### ОТРЫВОК ДЛЯ ЧТЕНИЯ
Она мило улыбнулась и сказала:
– А мы, Володя, уже знакомы. Я Люся, жена Игоря Дуэля.
Но, повторяю, я первый раз ее не заметил и не запомнил. Зато второго раза не забыл. И потом огорчился за нее, когда Высоцкий сменил ее на Марину Влади.
Мне трудно описывать собственную жизнь по разным причинам. Но есть одна очень важная. Только опубликовал какой-то кусок о человеке, которого знал, вдруг появляются родственники. Масса родственников хотят воссоздать монумент, как на Новодевичьем кладбище. Там есть разные памятники, но один особенно поражает: маршал войск связи с телефонной трубкой на своей могиле. Как будто он кому-то что-то докладывает. Многие родственники хотят именно такое. Да и не только родственники, а просто читатели.
На одном из выступлений меня спросили: «Вы были знакомы с Высоцким?» Говорю: «Был». – «Ну, расскажите».

### УСЛОВИЕ ЗАДАНИЯ
Перечислите все имена и фамилии людей, которые встречаются в отрывке выше.

### ПРЕДОСТАВЛЕННЫЕ СТРОКИ
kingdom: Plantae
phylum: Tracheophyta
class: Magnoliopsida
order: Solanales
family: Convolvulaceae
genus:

### ПОЛНЫЙ ОТВЕТ
Володя, Люся, Игорь Дуэль, Высоцкий, Марина Влади.